- _About this exercise_
Copy each line from the records below in which the word "wrist" is found.

- _Study material_
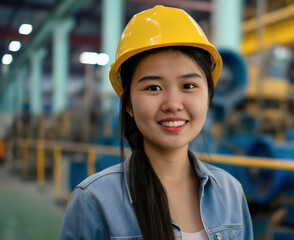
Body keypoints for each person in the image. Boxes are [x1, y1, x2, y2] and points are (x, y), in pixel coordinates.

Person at [60, 5, 253, 240]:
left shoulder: (231, 193)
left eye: (188, 86)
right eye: (153, 87)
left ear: (209, 97)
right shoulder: (94, 202)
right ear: (128, 103)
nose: (173, 103)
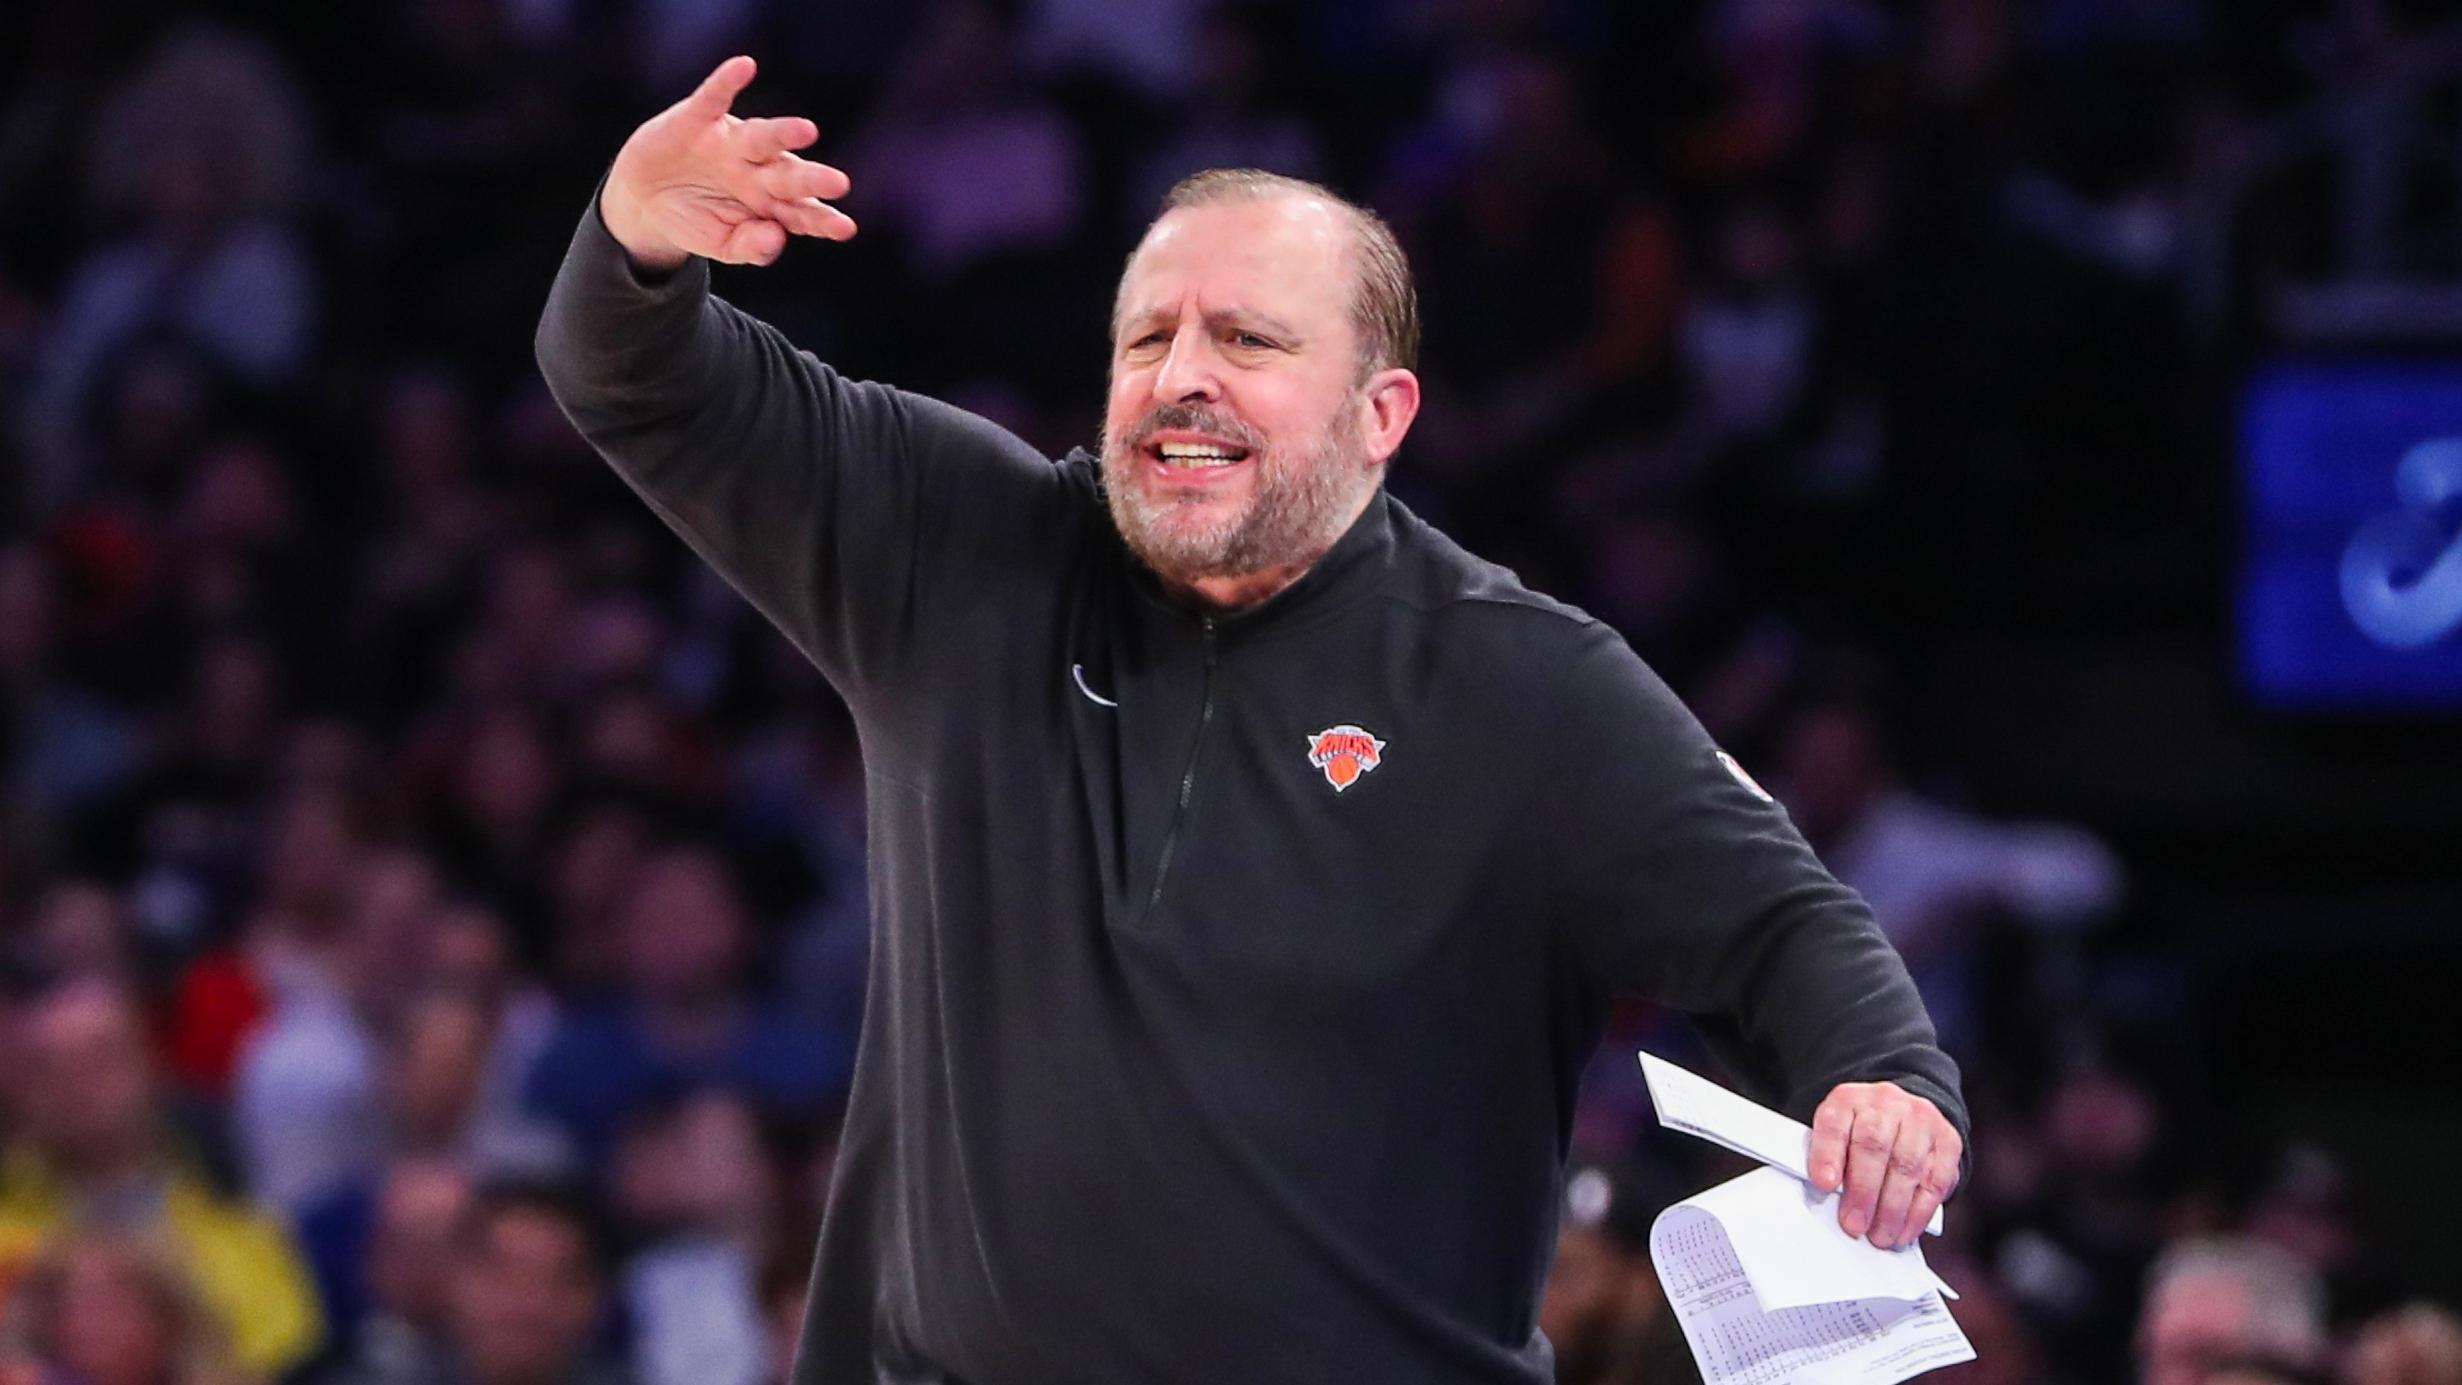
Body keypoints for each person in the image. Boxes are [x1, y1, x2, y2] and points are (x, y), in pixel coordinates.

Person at [535, 54, 1969, 1384]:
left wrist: (1889, 1087)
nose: (1181, 375)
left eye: (1247, 337)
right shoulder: (968, 550)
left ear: (1379, 412)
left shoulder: (1519, 682)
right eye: (1147, 334)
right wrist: (635, 234)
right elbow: (637, 379)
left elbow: (1787, 930)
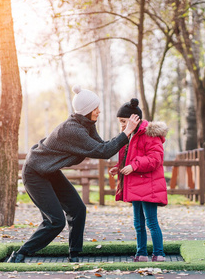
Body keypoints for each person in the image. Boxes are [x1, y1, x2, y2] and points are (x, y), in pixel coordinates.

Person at [7, 85, 140, 263]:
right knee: (55, 221)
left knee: (78, 209)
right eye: (96, 108)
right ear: (86, 110)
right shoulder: (73, 130)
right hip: (34, 173)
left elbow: (104, 146)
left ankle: (74, 255)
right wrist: (126, 132)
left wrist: (127, 135)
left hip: (49, 171)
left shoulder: (86, 125)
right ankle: (21, 254)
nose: (99, 111)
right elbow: (103, 151)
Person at [109, 98, 169, 262]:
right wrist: (119, 167)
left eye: (123, 121)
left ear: (134, 119)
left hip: (148, 186)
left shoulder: (150, 135)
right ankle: (141, 253)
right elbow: (128, 157)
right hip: (135, 186)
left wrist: (134, 166)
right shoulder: (129, 136)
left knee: (151, 222)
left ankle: (159, 253)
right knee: (138, 223)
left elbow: (155, 159)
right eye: (120, 121)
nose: (121, 124)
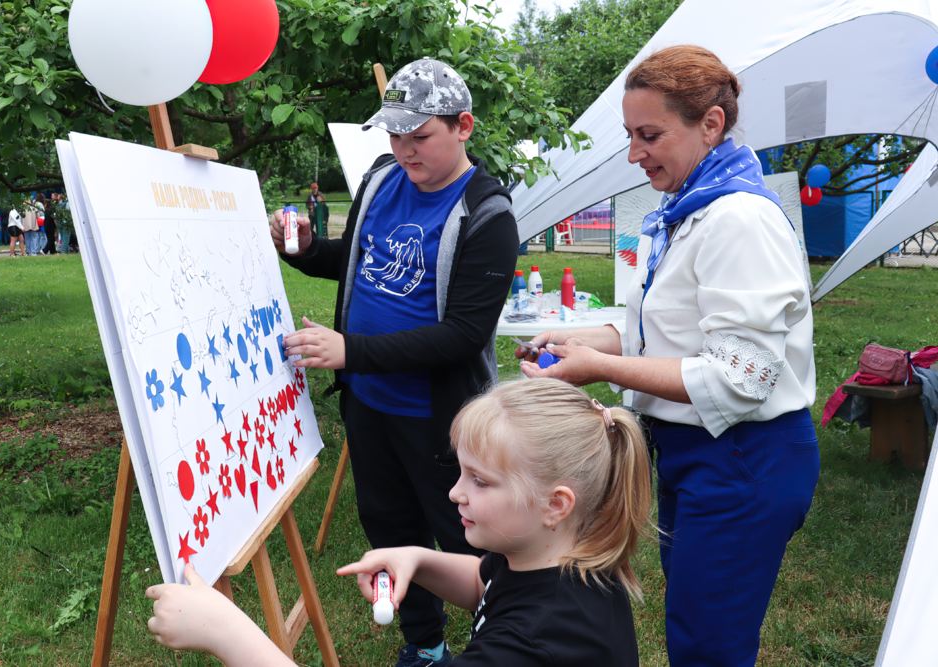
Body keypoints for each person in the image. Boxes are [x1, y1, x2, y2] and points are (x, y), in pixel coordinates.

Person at [518, 45, 818, 667]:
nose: (634, 154)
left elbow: (740, 376)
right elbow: (670, 336)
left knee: (709, 646)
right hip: (698, 452)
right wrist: (582, 343)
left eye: (649, 135)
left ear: (710, 124)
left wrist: (600, 368)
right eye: (630, 135)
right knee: (695, 629)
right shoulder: (690, 207)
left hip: (742, 457)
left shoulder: (739, 220)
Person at [270, 57, 518, 667]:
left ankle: (501, 644)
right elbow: (358, 258)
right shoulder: (382, 180)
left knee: (467, 539)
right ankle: (425, 645)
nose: (405, 150)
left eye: (420, 136)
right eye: (394, 135)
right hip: (370, 405)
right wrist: (304, 250)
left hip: (442, 420)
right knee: (388, 525)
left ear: (463, 126)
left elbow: (462, 336)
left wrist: (350, 351)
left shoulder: (488, 215)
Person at [146, 378, 650, 667]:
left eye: (480, 480)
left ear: (555, 505)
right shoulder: (550, 555)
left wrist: (223, 630)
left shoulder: (537, 644)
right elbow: (487, 584)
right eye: (460, 472)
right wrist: (420, 559)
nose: (455, 492)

- _Written solution_
left wrist: (1889, 1087)
right wrist: (635, 234)
right wrist: (126, 132)
left wrist: (127, 135)
right wrist: (119, 167)
left wrist: (134, 166)
right wrist: (582, 343)
left wrist: (600, 368)
right wrist: (304, 250)
left wrist: (350, 351)
left wrist: (223, 630)
right wrist: (420, 559)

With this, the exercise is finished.